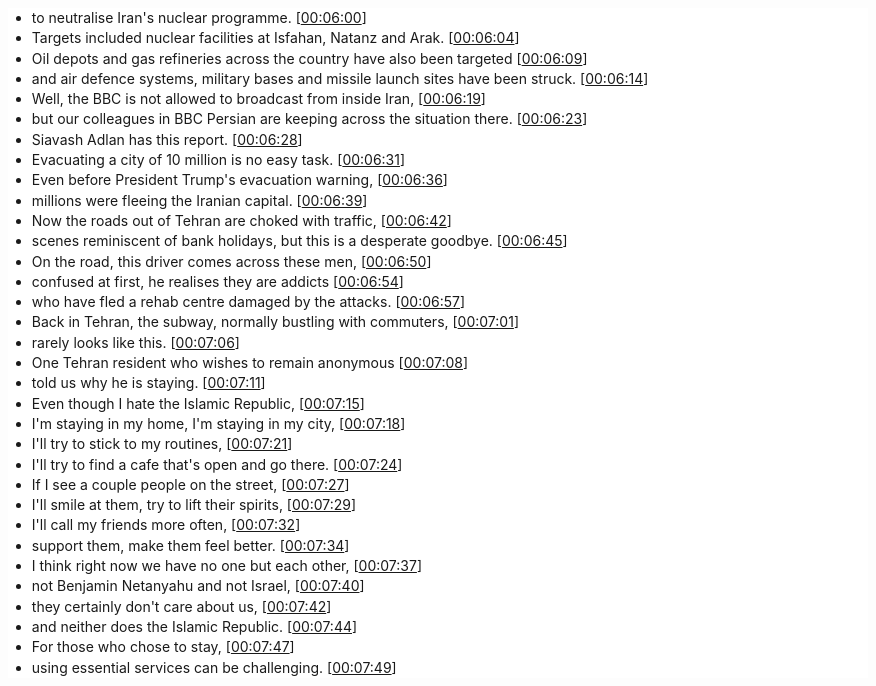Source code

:*  to neutralise Iran's nuclear programme. [[00:06:00](https://www.youtube.com/watch?v=LD6rVGKpazw&t=360.8s)]
*  Targets included nuclear facilities at Isfahan, Natanz and Arak. [[00:06:04](https://www.youtube.com/watch?v=LD6rVGKpazw&t=364.0s)]
*  Oil depots and gas refineries across the country have also been targeted [[00:06:09](https://www.youtube.com/watch?v=LD6rVGKpazw&t=369.0s)]
*  and air defence systems, military bases and missile launch sites have been struck. [[00:06:14](https://www.youtube.com/watch?v=LD6rVGKpazw&t=374.0s)]
*  Well, the BBC is not allowed to broadcast from inside Iran, [[00:06:19](https://www.youtube.com/watch?v=LD6rVGKpazw&t=379.0s)]
*  but our colleagues in BBC Persian are keeping across the situation there. [[00:06:23](https://www.youtube.com/watch?v=LD6rVGKpazw&t=383.0s)]
*  Siavash Adlan has this report. [[00:06:28](https://www.youtube.com/watch?v=LD6rVGKpazw&t=388.0s)]
*  Evacuating a city of 10 million is no easy task. [[00:06:31](https://www.youtube.com/watch?v=LD6rVGKpazw&t=391.2s)]
*  Even before President Trump's evacuation warning, [[00:06:36](https://www.youtube.com/watch?v=LD6rVGKpazw&t=396.2s)]
*  millions were fleeing the Iranian capital. [[00:06:39](https://www.youtube.com/watch?v=LD6rVGKpazw&t=399.2s)]
*  Now the roads out of Tehran are choked with traffic, [[00:06:42](https://www.youtube.com/watch?v=LD6rVGKpazw&t=402.2s)]
*  scenes reminiscent of bank holidays, but this is a desperate goodbye. [[00:06:45](https://www.youtube.com/watch?v=LD6rVGKpazw&t=405.2s)]
*  On the road, this driver comes across these men, [[00:06:50](https://www.youtube.com/watch?v=LD6rVGKpazw&t=410.2s)]
*  confused at first, he realises they are addicts [[00:06:54](https://www.youtube.com/watch?v=LD6rVGKpazw&t=414.2s)]
*  who have fled a rehab centre damaged by the attacks. [[00:06:57](https://www.youtube.com/watch?v=LD6rVGKpazw&t=417.4s)]
*  Back in Tehran, the subway, normally bustling with commuters, [[00:07:01](https://www.youtube.com/watch?v=LD6rVGKpazw&t=421.4s)]
*  rarely looks like this. [[00:07:06](https://www.youtube.com/watch?v=LD6rVGKpazw&t=426.4s)]
*  One Tehran resident who wishes to remain anonymous [[00:07:08](https://www.youtube.com/watch?v=LD6rVGKpazw&t=428.4s)]
*  told us why he is staying. [[00:07:11](https://www.youtube.com/watch?v=LD6rVGKpazw&t=431.4s)]
*  Even though I hate the Islamic Republic, [[00:07:15](https://www.youtube.com/watch?v=LD6rVGKpazw&t=435.4s)]
*  I'm staying in my home, I'm staying in my city, [[00:07:18](https://www.youtube.com/watch?v=LD6rVGKpazw&t=438.4s)]
*  I'll try to stick to my routines, [[00:07:21](https://www.youtube.com/watch?v=LD6rVGKpazw&t=441.4s)]
*  I'll try to find a cafe that's open and go there. [[00:07:24](https://www.youtube.com/watch?v=LD6rVGKpazw&t=444.59999999999997s)]
*  If I see a couple people on the street, [[00:07:27](https://www.youtube.com/watch?v=LD6rVGKpazw&t=447.59999999999997s)]
*  I'll smile at them, try to lift their spirits, [[00:07:29](https://www.youtube.com/watch?v=LD6rVGKpazw&t=449.59999999999997s)]
*  I'll call my friends more often, [[00:07:32](https://www.youtube.com/watch?v=LD6rVGKpazw&t=452.59999999999997s)]
*  support them, make them feel better. [[00:07:34](https://www.youtube.com/watch?v=LD6rVGKpazw&t=454.59999999999997s)]
*  I think right now we have no one but each other, [[00:07:37](https://www.youtube.com/watch?v=LD6rVGKpazw&t=457.59999999999997s)]
*  not Benjamin Netanyahu and not Israel, [[00:07:40](https://www.youtube.com/watch?v=LD6rVGKpazw&t=460.59999999999997s)]
*  they certainly don't care about us, [[00:07:42](https://www.youtube.com/watch?v=LD6rVGKpazw&t=462.59999999999997s)]
*  and neither does the Islamic Republic. [[00:07:44](https://www.youtube.com/watch?v=LD6rVGKpazw&t=464.59999999999997s)]
*  For those who chose to stay, [[00:07:47](https://www.youtube.com/watch?v=LD6rVGKpazw&t=467.59999999999997s)]
*  using essential services can be challenging. [[00:07:49](https://www.youtube.com/watch?v=LD6rVGKpazw&t=469.59999999999997s)]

□ □ □

■ About this task: From the opening line of the entries, copy each line exactly until the line with "scenes reminiscent of", which is copied as well; leave out pictures.

■ Expected answer:
Source code

:*  to neutralise Iran's nuclear programme. [[00:06:00](https://www.youtube.com/watch?v=LD6rVGKpazw&t=360.8s)]
*  Targets included nuclear facilities at Isfahan, Natanz and Arak. [[00:06:04](https://www.youtube.com/watch?v=LD6rVGKpazw&t=364.0s)]
*  Oil depots and gas refineries across the country have also been targeted [[00:06:09](https://www.youtube.com/watch?v=LD6rVGKpazw&t=369.0s)]
*  and air defence systems, military bases and missile launch sites have been struck. [[00:06:14](https://www.youtube.com/watch?v=LD6rVGKpazw&t=374.0s)]
*  Well, the BBC is not allowed to broadcast from inside Iran, [[00:06:19](https://www.youtube.com/watch?v=LD6rVGKpazw&t=379.0s)]
*  but our colleagues in BBC Persian are keeping across the situation there. [[00:06:23](https://www.youtube.com/watch?v=LD6rVGKpazw&t=383.0s)]
*  Siavash Adlan has this report. [[00:06:28](https://www.youtube.com/watch?v=LD6rVGKpazw&t=388.0s)]
*  Evacuating a city of 10 million is no easy task. [[00:06:31](https://www.youtube.com/watch?v=LD6rVGKpazw&t=391.2s)]
*  Even before President Trump's evacuation warning, [[00:06:36](https://www.youtube.com/watch?v=LD6rVGKpazw&t=396.2s)]
*  millions were fleeing the Iranian capital. [[00:06:39](https://www.youtube.com/watch?v=LD6rVGKpazw&t=399.2s)]
*  Now the roads out of Tehran are choked with traffic, [[00:06:42](https://www.youtube.com/watch?v=LD6rVGKpazw&t=402.2s)]
*  scenes reminiscent of bank holidays, but this is a desperate goodbye. [[00:06:45](https://www.youtube.com/watch?v=LD6rVGKpazw&t=405.2s)]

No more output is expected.